Further sincerest thanks go to the people within the various institutions that hosted the inhabitations of this research. We would like to thank Ika Sienkiewicz-Nowacka, Marianna Dobkowska, Anna Ptak and Agnieszka Sosnowska at the A-I-R Laboratory at the Centre for Contemporary Art Ujazdowski Castle in Warsaw, Chiara Agnello, Marta Bianchi and Mario Gorni of Careof DOCVA at the Fabbrica del Vapore in Milan and Alessandro Petti and Sandi Hilal at Campus in Camps. The continued efforts to push the limits of your institutions were crucial in supporting this research.

Furthermore, we would like to thank the people with whom we shared various paths of this research and together with whom exciting fields of possibility have opened up:
Thank you Caterina Giuliani, Giovanna Zanghellini, Stefano Capodieci, Riccardo Berrone, Luca Coppola, Federico Bovara, Isacco Chiaf, Elisabetta Calabritto and Francesca Coluzzi of the Cantiere per pratiche non-affermative. I value deeply the friendship and debates that have taken place in the context of our “becoming collective.” Thank you for bringing Italy back on the map of possibilities.
Thank you Paolo Plotegher, James Holland, Orsalia Dimitriou, Caterina Giuliani (again), Sharon Borthwick, Gaja Meznaric-Osole, Manuel Ramos, “Sanford” James, Rosanna Thompson, Kasparas Pocius, Alice Mchugh, Laurence Dodd and all the other New Cross Commoners. Exploring the commons and practices of commoning with you gave some rationale to living in London beyond the contract-bound necessities of this thesis.

Thank you to the many people who contributed with their knowledges and experiences to this research in conversations, seminars and workshops. Thank you for sharing your methods of organising, your difficulties, tricks and tactics, your anxieties, desires and joys. Our engagement with you gave this research a context of practice in which to exist. We especially would like to thank Conway + Young, Hervé Baron, Bridget Conor, Tomek Sikora and Kate Rich, all of whom I got to know through this research and whose generosity has, on numerous occasions, supported this research intellectually, materially and affectively.

Bianca’s deepest gratitude goes to her supervisor Jennifer Gabrys, whose support on every level during the past three years has been enormous, and whose acute comments on the work have been hugely influential.
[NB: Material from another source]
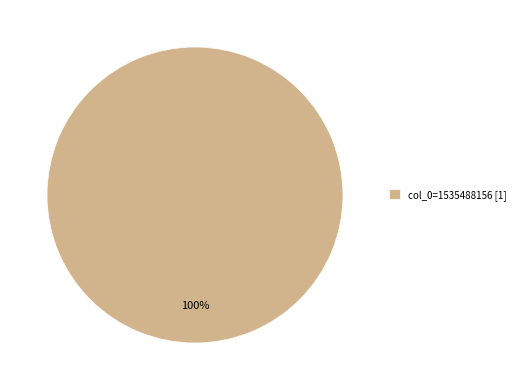

To the nearest percent, what percentage of the pie is col_0=1535488156 [1]?

100%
Further gratitude goes to her second supervisor Bill Gaver, who always knew to challenge the details of my collaborative practices. Bianca also would like to thank the postgraduate research group of her department – especially Alex Wilkie (who coordinates the group), Barbara Alves, Alison Thomson, Maria Portugal and Danah Abdulla, who despite all odds kept on constructing a supportive research environment.

We would also like to thank Polly Hunter for always being able to nudge at our English until it fits.